We always knew a Labour government was going to be dangerous and intrusive, but not until Telegraph leader writers had sat down to their first really good lunch of the new year did we find out how bad things really are:
‘Next time you reach for a tub of raspberry ripple, beware – the government, the BBC, Channel 4, and Boots will all try to slam the fridge door in your face … Fatness is the fault of fat people. And the cure is very easy … MOVE MORE, EAT LESS.‘
The Daily Telegraph, Leader, January 6 2004.
Ministers in fridges! Will the madness never end?
We don’t need here to rehearse the very widespread concerns about the potential consequences of rising childhood obesity. That, in an elegant example of how to have your raspberry ripple and eat it, was done perfectly well in the news section of the very same edition of the Telegraph – under the headline “Healthy eating drive in schools is ‘too limited’.” And again two days later in the Telegraph on January 8: “Obesity blamed for 22pc rise in womb cancer”.
We know the long-term public health costs of obesity. We know the costs of long-term unemployment. We know the costs of trying to address the Tory legacy of seven million adults without the literacy and numeracy skills we expect of an eleven year-old.
And we know the Tory take on all this. Michael Howard helpfully set it out very clearly when he took a stand against an ‘army of interferers’. To be fair, when Mr Howard talks about interferers, he probably doesn’t mean police officers (unless of course they are dealing with the speeding and other traffic offences that help to kill 3,450 people on our roads every year). But he probably does mean, to name a few, health visitors, social workers and child protection officers.
And of course, he means us: that government is none of the Labour Party’s business.
So, what is our business? It’s a question we need to take seriously. This may be the most sophisticated and intellectually engaged government we have had, with an explicit commitment to understand and respond to a changing world, to evidence-based policy making and to not hiding from the complexity of modern society or modern citizens’ expectations.
That sophistication is vital to modern policy making, but there is a danger that the necessary complexity of the modern state and social policy can sometimes serve to obscure our underlying purpose. This is particularly true of those effects of inequality, which we have come to place under the heading of social exclusion.
And it’s a question we need a good answer to, because running through the Telegraph’s leader page is the truth about the right; their challenge to everything a progressive government is for. It says: ‘Poverty is the fault of poor people. And the cure is very easy: EARN MORE, SPEND LESS.’ It’s what the Tories passed off as social policy for twenty years.

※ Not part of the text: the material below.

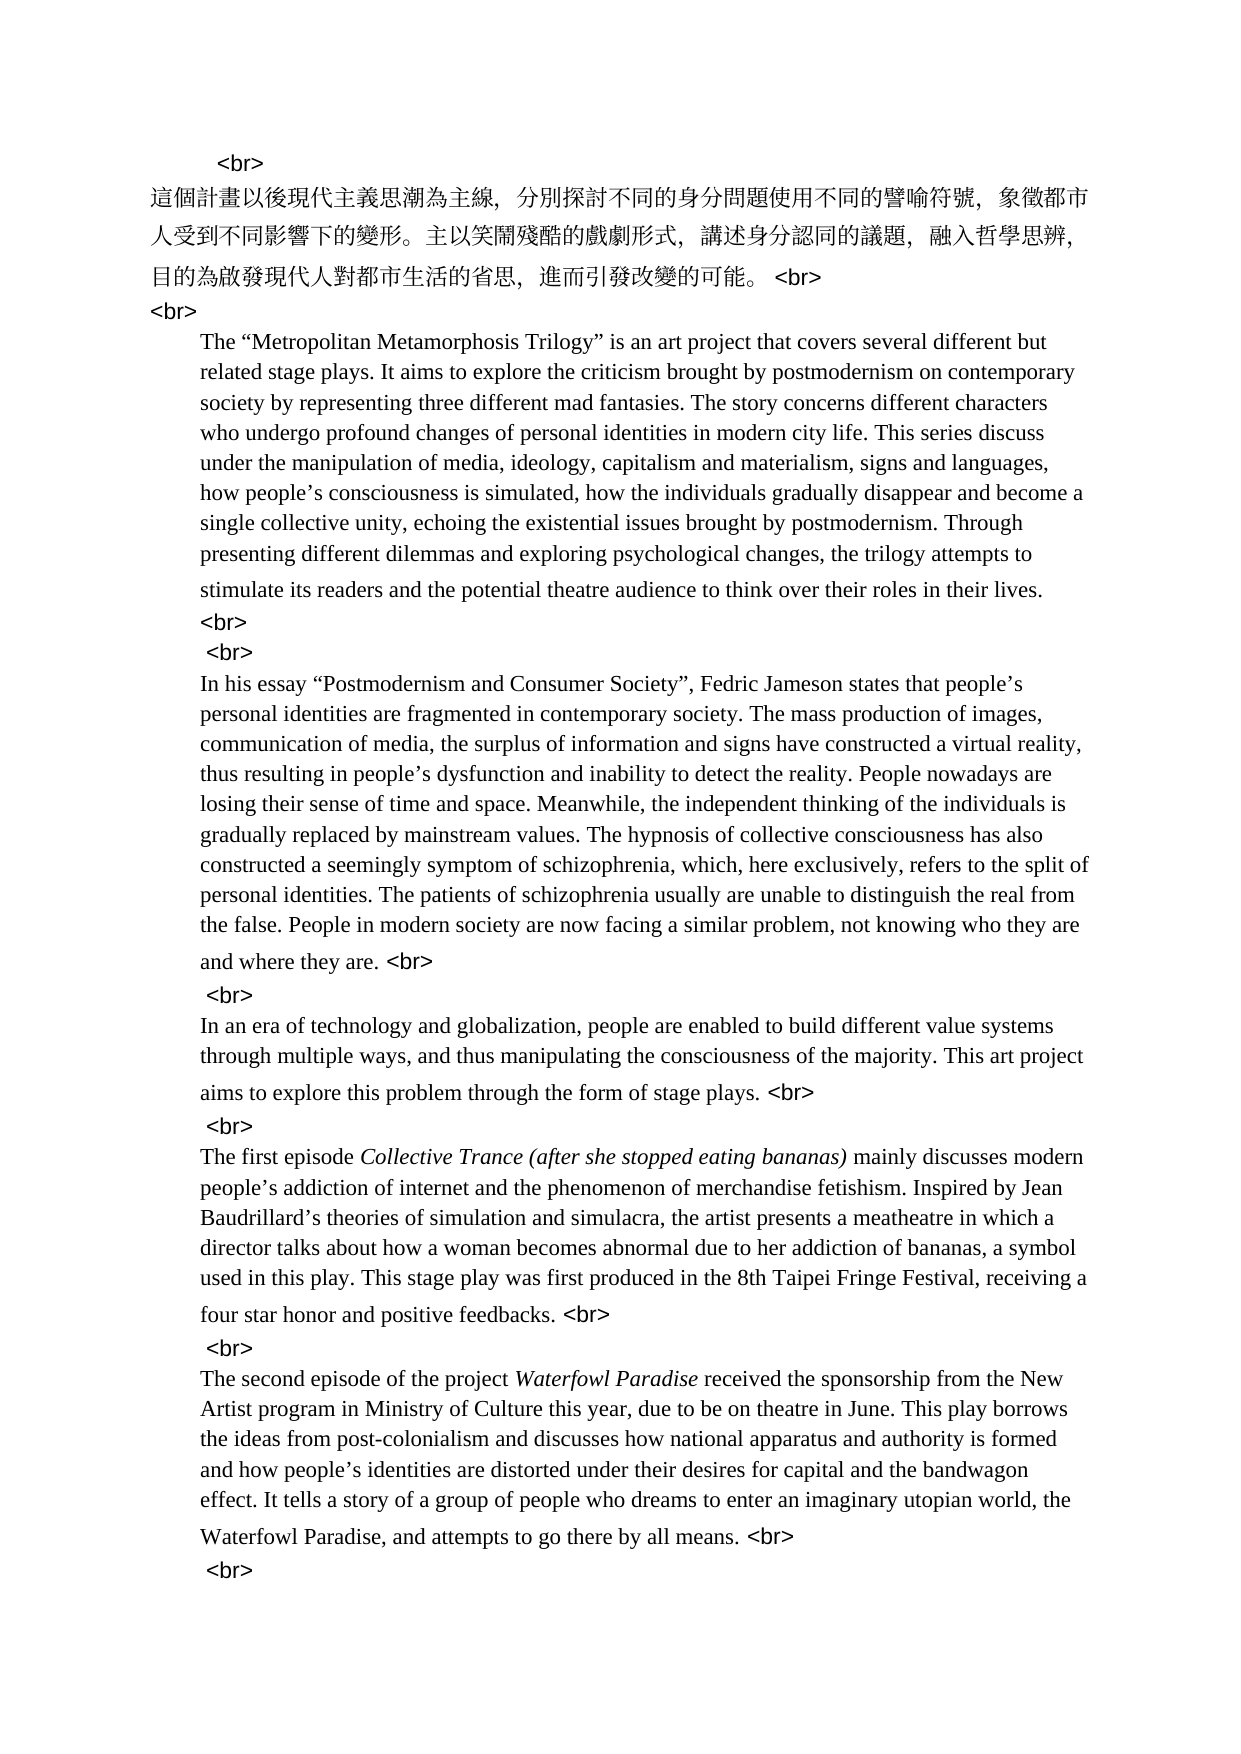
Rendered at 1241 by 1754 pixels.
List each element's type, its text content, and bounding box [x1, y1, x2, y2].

It’s the lie that makes them feel better, and it rests on the fantasy that the lives of the poor are the reasonable consequence of the choices they have made. But the effect of eighteen years of Tory government was not simply to increase inequality. Not content with trying to dismantle the post-war consensus in favour of equality and social solidarity, they pushed large numbers of poor people through the rabbit hole into a world where choices and consequences have lost any reasonable connection.
What social exclusion really describes is the demented Wonderland the Tories created for the poor. Leave aside for a moment the question of whether the reward differentials between work at the top and the bottom of the scale are reasonable, and simply ask: what are the reasonable consequences of having less money? And how many of the real consequences of having less money that people actually have to face in our society are reasonable? One, perhaps: being able to buy less stuff (where stuff does not include the basic human needs that prosperous and fair economies guarantee to meet). But it is not a reasonable consequence of having less money always to have less money, or to have children who will have less money. Certainly being less healthy and dying younger are not reasonable consequences.
Too many things in our society that should bear no relation to each other now correlate. It makes no intuitive sense that those who have less should be more likely to be robbed. Or that obesity should correlate with poverty. This web of bizarre connections is the monument to the success of the Tory project to drive reason and justice out of the ordering of our common affairs, to pull our society through the looking glass of unfairness. And it is our answer. What is our business? Whatever is unfair is our business.